Originally Posted by ericpetritz
Does anyone have the Shooter ballistic software for Android? I am thinking about purchasing it but I would like to know what it calculates for this same set of conditions before buying it.
I consulted with the developer on the Shooter application. The solver is a point mass model and it calculates trajectories that match JBM and my programs. In my opinion it's the best program out there for a portable device, but maybe I'm biased
I ran some cases for comparison.
Using single G7 BC of 0.19 and 3250', 10 degrees, 26.22"HgA, and 50% RH
Shooter calculates an air density of 0.07397 lb/ft^3, and a drop of 428.2"
JBM calculates an air density of 0.07397 lb/ft^3, and a drop of 427.9"
My PM Solver calculates an air density of 0.07397 lb/ft^3, and a drop of 428.06"
So all 3 arrive at the same air density from those atmospherics, and predicted drop is within 0.3" at 1000 yards for a subsonic .22 cal bullet.
Using single G7 BC of 0.19 and density altitude of 1140'
Shooter calculates an air density of 0.07395 lb/ft^3, and a drop of 428.0"
JBM calculates an air density of 0.07396 lb/ft^3, and a drop of 428.2"
My PM Solver doesn't accept density altitude input.
A couple notes.
1) In reality, this projectile would probably de-stabilize around 800 yards where it goes transonic, so none of these trajectories are likely to be valid in the real world. However, it is a valid way to compare ballistics programs and their outputs.
2) Because we're going thru transonic speeds for this trajectory, there are some interesting things to consider dealing with the use of density altitude (DA).
DA is commonly thought of as a single metric that encompasses everything a ballistics program needs to know about atmosphere. It's one input that saves you from inputing temp, pressure and hum. If used properly, it can produce accurate results.
However, there is a 'gotcha' if you're dealing with trajectories that approach transonic speed.
The speed of sound in air determines the Mach number of the bullet, and the speed of sound depends on air temperature. If you're giving a program only DA and no information about air temperature, the program can't know what the speed of sound is, so it assumes 'standard' value. However, if the actual air temperature is much different from the standard value, the program will be using a speed of sound, and a Mach number that are incorrect which leads to inaccurate trajectory prediction.
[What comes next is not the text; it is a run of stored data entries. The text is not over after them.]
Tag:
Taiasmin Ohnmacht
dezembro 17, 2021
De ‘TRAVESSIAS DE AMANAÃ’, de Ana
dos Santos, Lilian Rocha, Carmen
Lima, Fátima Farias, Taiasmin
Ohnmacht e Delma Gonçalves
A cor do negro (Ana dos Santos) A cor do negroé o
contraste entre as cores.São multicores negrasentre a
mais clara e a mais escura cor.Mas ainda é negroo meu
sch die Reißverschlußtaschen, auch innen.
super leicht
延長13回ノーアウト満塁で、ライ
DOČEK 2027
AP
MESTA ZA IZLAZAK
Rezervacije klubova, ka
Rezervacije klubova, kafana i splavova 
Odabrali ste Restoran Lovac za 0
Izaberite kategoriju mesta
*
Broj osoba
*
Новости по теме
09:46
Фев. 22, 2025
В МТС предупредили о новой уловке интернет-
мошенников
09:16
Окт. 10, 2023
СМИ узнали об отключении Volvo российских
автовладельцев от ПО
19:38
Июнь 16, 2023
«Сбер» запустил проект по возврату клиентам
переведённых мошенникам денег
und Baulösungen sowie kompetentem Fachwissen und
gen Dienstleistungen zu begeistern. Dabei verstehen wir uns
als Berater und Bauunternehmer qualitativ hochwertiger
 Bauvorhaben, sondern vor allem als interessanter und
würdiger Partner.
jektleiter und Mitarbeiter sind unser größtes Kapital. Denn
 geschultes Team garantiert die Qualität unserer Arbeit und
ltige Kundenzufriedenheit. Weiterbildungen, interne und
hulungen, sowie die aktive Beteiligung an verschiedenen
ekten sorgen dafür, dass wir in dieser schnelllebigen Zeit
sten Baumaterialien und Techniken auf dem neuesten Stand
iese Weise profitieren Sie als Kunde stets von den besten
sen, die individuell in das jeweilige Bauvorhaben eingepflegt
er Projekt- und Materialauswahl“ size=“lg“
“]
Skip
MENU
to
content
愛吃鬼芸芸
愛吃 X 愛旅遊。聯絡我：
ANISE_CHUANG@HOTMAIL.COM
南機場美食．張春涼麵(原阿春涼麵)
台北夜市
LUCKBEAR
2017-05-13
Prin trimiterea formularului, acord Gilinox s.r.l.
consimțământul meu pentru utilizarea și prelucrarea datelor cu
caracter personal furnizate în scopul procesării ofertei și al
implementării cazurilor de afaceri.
In order to be fully correct, a program that accepts DA as an input still needs to know air temp in order to make the speed of sound calculation and get the right Mach number. If you're using DA and not input temp as well, your solution will have error in cases where the air temperature is not 59 degrees F.
Having said all that, the error only becomes significant when the trajectory gets down to transonic speed.
This was probably way more than you wanted to know!